> **TASK**:
Return each line from the entries below that contains the word "della", copied in full.

> **RECORD SET**:
---
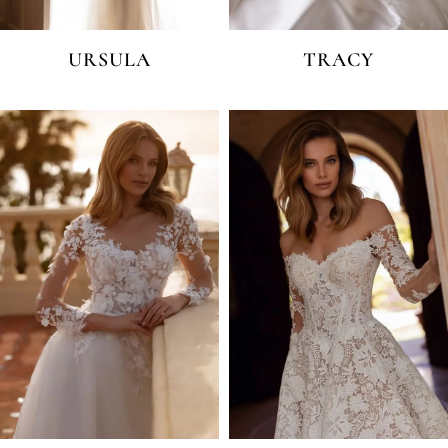
URSULA
TRACY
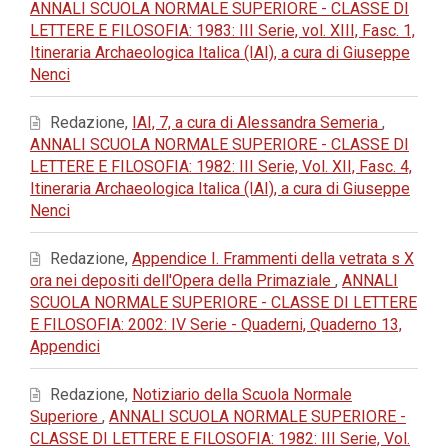
ANNALI SCUOLA NORMALE SUPERIORE - CLASSE DI
LETTERE E FILOSOFIA: 1983: III Serie, vol. XIII, Fasc. 1,
Itineraria Archaeologica Italica (IAI), a cura di Giuseppe
Nenci
Redazione,
IAI, 7, a cura di Alessandra Semeria
,
ANNALI SCUOLA NORMALE SUPERIORE - CLASSE DI
LETTERE E FILOSOFIA: 1982: III Serie, Vol. XII, Fasc. 4,
Itineraria Archaeologica Italica (IAI), a cura di Giuseppe
Nenci
Redazione,
Appendice I. Frammenti della vetrata s X
ora nei depositi dell'Opera della Primaziale
,
ANNALI
SCUOLA NORMALE SUPERIORE - CLASSE DI LETTERE
E FILOSOFIA: 2002: IV Serie - Quaderni, Quaderno 13,
Appendici
Redazione,
Notiziario della Scuola Normale
Superiore
,
ANNALI SCUOLA NORMALE SUPERIORE -
CLASSE DI LETTERE E FILOSOFIA: 1982: III Serie, Vol.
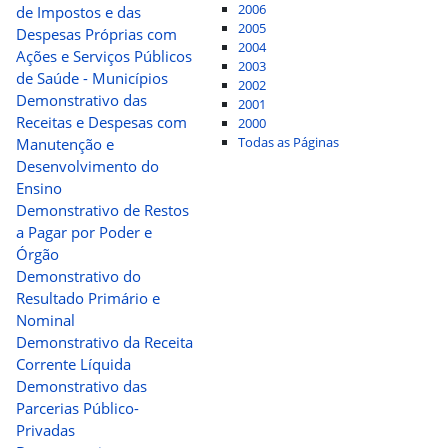
2006
de Impostos e das
2005
Despesas Próprias com
2004
Ações e Serviços Públicos
2003
de Saúde - Municípios
2002
Demonstrativo das
2001
Receitas e Despesas com
2000
Todas as Páginas
Manutenção e
Desenvolvimento do
Ensino
Demonstrativo de Restos
a Pagar por Poder e
Órgão
Demonstrativo do
Resultado Primário e
Nominal
Demonstrativo da Receita
Corrente Líquida
Demonstrativo das
Parcerias Público-
Privadas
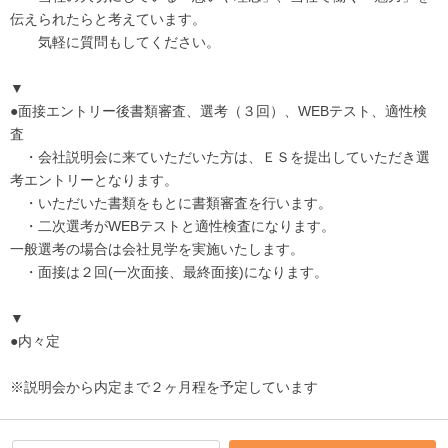
伝えられたらと考えています。
気軽に質問もしてください。
▼
●面接エントリー後書類審査、選考（３回）、WEBテスト、適性検
査
・会社説明会に来ていただいた方は、ＥＳを提出していただき選
考エントリーとなります。
・いただいた書類をもとに書類審査を行います。
・二次選考がWEBテストと適性検査になります。
一般選考の場合は会社見学を実施いたします。
・面接は２回(一次面接、最終面接)になります。
▼
●内々定
※説明会から内定まで２ヶ月程を予定しています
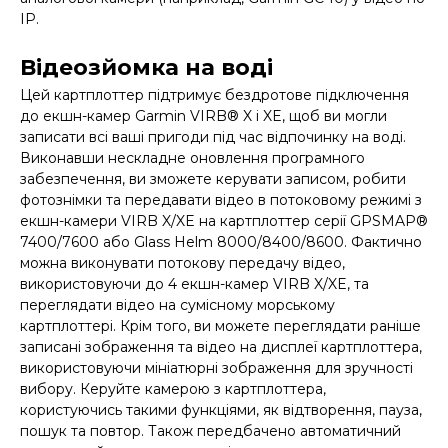
IP.
Відеозйомка на воді
Цей картплоттер підтримує бездротове підключення
до екшн-камер Garmin VIRB® X і XE, щоб ви могли
записати всі ваші пригоди під час відпочинку на воді.
Виконавши нескладне оновлення програмного
забезпечення, ви зможете керувати записом, робити
фотознімки та передавати відео в потоковому режимі з
екшн-камери VIRB X/XE на картплоттер серії GPSMAP®
7400/7600 або Glass Helm 8000/8400/8600. Фактично
можна виконувати потокову передачу відео,
використовуючи до 4 екшн-камер VIRB X/XE, та
переглядати відео на сумісному морському
картплоттері. Крім того, ви можете переглядати раніше
записані зображення та відео на дисплеї картплоттера,
використовуючи мініатюрні зображення для зручності
вибору. Керуйте камерою з картплоттера,
користуючись такими функціями, як відтворення, пауза,
пошук та повтор. Також передбачено автоматичний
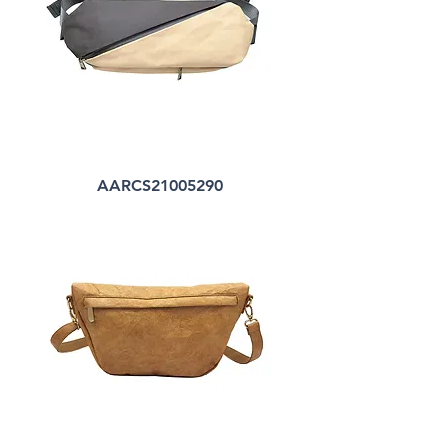
AARCS21005290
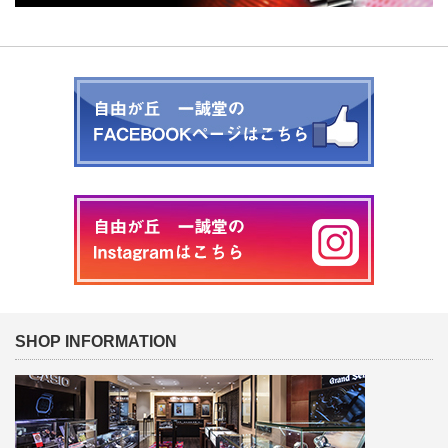
SHOP INFORMATION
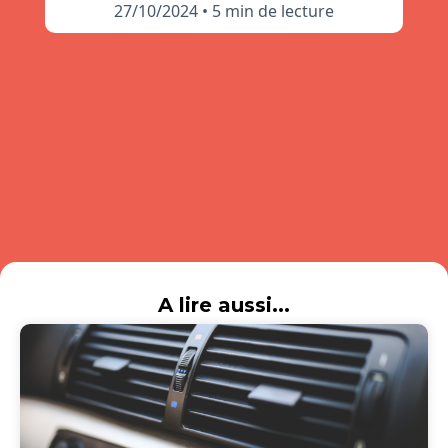
27/10/2024
•
5 min de lecture
A lire aussi...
---
> **COMPLETED TASK**:
Appendice I. Frammenti della vetrata s X
ora nei depositi dell'Opera della Primaziale
Notiziario della Scuola Normale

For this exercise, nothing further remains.